Slovak died of an overdose after the tour behind Uplift Mofo finished. Kiedis, freaked right out, ran away from L.A. and didn’t attend his friend’s funeral. When he got back, the people around him convinced him to confront his shit and to visit Slovak’s grave; this was a huge factor in convincing him to clean up. His sobriety would last until 1994, and then restart again near the end of 2000, this time permanently. Drummer Jack Irons, who had considered Slovak a close friend, was devastated and has dealt with depression over the event ever since; he left the band and eventually became Pearl Jam’s drummer for a time in the 1990s.
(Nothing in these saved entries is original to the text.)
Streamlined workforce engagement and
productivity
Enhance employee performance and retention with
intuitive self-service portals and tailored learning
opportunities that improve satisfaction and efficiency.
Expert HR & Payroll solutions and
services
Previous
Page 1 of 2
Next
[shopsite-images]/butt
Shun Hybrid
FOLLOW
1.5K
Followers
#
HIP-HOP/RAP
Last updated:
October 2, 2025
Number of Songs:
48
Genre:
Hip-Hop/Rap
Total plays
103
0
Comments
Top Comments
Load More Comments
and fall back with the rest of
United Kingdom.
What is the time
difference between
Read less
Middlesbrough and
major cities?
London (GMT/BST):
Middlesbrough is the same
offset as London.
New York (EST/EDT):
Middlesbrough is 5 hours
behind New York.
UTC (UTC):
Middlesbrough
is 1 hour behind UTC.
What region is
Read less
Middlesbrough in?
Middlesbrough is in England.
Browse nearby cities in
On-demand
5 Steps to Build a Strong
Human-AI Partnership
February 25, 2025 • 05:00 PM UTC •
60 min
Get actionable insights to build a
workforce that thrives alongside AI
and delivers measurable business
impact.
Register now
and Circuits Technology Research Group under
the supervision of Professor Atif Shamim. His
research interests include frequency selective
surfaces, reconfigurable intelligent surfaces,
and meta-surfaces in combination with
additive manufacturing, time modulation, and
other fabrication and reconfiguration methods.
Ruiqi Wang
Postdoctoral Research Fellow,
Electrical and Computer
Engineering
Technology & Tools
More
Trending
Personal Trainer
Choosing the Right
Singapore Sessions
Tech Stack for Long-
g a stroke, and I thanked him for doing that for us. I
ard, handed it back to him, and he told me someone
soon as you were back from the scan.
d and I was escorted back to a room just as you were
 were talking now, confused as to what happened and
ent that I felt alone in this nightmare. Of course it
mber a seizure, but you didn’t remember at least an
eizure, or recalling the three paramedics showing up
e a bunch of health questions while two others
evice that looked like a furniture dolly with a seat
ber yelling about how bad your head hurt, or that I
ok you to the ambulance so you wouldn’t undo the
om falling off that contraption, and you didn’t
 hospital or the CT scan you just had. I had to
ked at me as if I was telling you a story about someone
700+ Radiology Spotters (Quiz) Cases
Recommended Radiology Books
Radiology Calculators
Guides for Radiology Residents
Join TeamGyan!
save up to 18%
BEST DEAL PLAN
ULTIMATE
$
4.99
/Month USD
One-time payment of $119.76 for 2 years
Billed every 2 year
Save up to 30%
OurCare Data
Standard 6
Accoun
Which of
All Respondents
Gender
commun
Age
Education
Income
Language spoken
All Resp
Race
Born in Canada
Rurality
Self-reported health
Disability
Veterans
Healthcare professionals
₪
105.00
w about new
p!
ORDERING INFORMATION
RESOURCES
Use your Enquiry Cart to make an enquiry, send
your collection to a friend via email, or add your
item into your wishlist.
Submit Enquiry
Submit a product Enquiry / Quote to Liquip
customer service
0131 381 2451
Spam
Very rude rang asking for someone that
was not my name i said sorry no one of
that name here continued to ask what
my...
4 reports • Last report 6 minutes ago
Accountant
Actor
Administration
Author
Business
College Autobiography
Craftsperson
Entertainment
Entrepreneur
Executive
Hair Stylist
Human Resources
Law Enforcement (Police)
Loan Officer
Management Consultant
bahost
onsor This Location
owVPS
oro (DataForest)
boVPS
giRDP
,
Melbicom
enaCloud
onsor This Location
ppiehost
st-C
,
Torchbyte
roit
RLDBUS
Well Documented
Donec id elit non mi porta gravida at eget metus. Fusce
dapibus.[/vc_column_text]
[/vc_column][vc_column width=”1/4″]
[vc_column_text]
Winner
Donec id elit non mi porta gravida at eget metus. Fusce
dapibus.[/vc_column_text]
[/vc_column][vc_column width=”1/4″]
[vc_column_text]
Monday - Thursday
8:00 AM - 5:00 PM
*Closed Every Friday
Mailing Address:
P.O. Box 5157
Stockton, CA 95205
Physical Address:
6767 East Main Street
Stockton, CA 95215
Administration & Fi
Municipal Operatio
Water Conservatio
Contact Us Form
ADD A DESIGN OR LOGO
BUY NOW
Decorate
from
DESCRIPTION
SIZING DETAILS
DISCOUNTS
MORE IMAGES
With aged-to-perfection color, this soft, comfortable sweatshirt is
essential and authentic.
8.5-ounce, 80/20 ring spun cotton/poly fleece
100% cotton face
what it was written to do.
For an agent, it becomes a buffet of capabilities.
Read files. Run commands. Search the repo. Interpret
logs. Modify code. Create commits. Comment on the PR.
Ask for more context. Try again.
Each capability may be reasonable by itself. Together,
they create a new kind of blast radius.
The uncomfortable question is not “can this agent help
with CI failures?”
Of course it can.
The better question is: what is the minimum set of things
They recruited a guitarist from Parliament/Funkadelic and the drummer from Dead Kennedys, but these were eventually replaced by John Frusciante and Will Ferrell Chad Smith, respectively. Frusciante, who was just a kid at the time and a huge Chili Peppers fan, brought the same sort of Hendrix-loving soul to the band that Slovak had displayed, but with more of a fragile sensitivity and a grace that few guitarists of his generation have managed. Despite this, the producer for the band’s fourth album, 1989’s Mother’s Milk, insisted he play boneheaded metal riffs that stomped along the rest of the band’s muscular funk. The label wanted a hit, and what they got was an album that charted better than any previous Chili Peppers album but still didn’t have the cultural splash that everyone involved wanted. Turned off by the experience, the band left EMI and signed with Warner Bros. Finally, the band having gotten mostly healthy, Rick Rubin was again asked to produced and this time accepted.

It’s hard to say which of the above factors powered the massive breakthrough that was Blood Sugar Sex Magik. For the first time, all the disparate elements of the band came together into a glorious unification. Rubin ditched the metal riffs that marred Mother’s Milk and let the band go pretty much where they wanted to go; further, he helped them arrange some of the rhythms and melodies when they got stuck. Kiedis began to branch out lyrically; most of his stuff was still obsessed with sex and sexual innuendo, but he began writing about his addiction for the first time, including his feelings of helplessness and the thoughts of self-mutilation that came along with his despair. Flea set out to play less on the album, feeling that previous Chili Peppers songs had him being overactive. Frusciante was allowed to expand the guitar work, and among the requisite heavy funk riffs he embedded glass-brittle chords, stately sweeps, and some of the only guitar work out there that actually lives up to the phrase “post-Hendrixian.”

While “Give It Away” was a big hit, it was really the ballad “Under The Bridge” that brought them all together at the top. It’s not as though there weren’t other slow songs on the album; “Breaking The Girl” was a psychedelic head trip, after all, but “Under The Bridge” allowed them – especially Kiedis – to become vulnerable for a brief, shining moment. Written about the lowest point in his life, the lyrics clearly point to the protagonist copping and then using drugs ‘under a bridge downtown’ that some have claimed was the bridge over MacArthur Park. Others have disputed this; the point is that Kiedis was finally letting everyone else in on the problems he had faced as an addict, and his singing (and Frusciante’s masterful guitar work) emoted exactly how it felt to be alone, strung out, and grieving.

The album would break them globally and make them superstars. This scared off Frusciante, who fled the band in 1992 with his own heroin addiction hot on his heels; he would rejoin on the band’s 1999 comeback smash Californication. Most of the Nineties were a hard time for the band; their followup One Hot Minute wasn’t well-received by critics or the public, and the combination of Kiedis’ relapse and new guitarist Dave Navarro’s incompatibility sunk the album before it could be fairly evaluated. Their work in the 21st Century has been as commercially successful (and, at times, as critically successful) but their 1991 work remains the highwater mark, the well they continue to draw from again and again.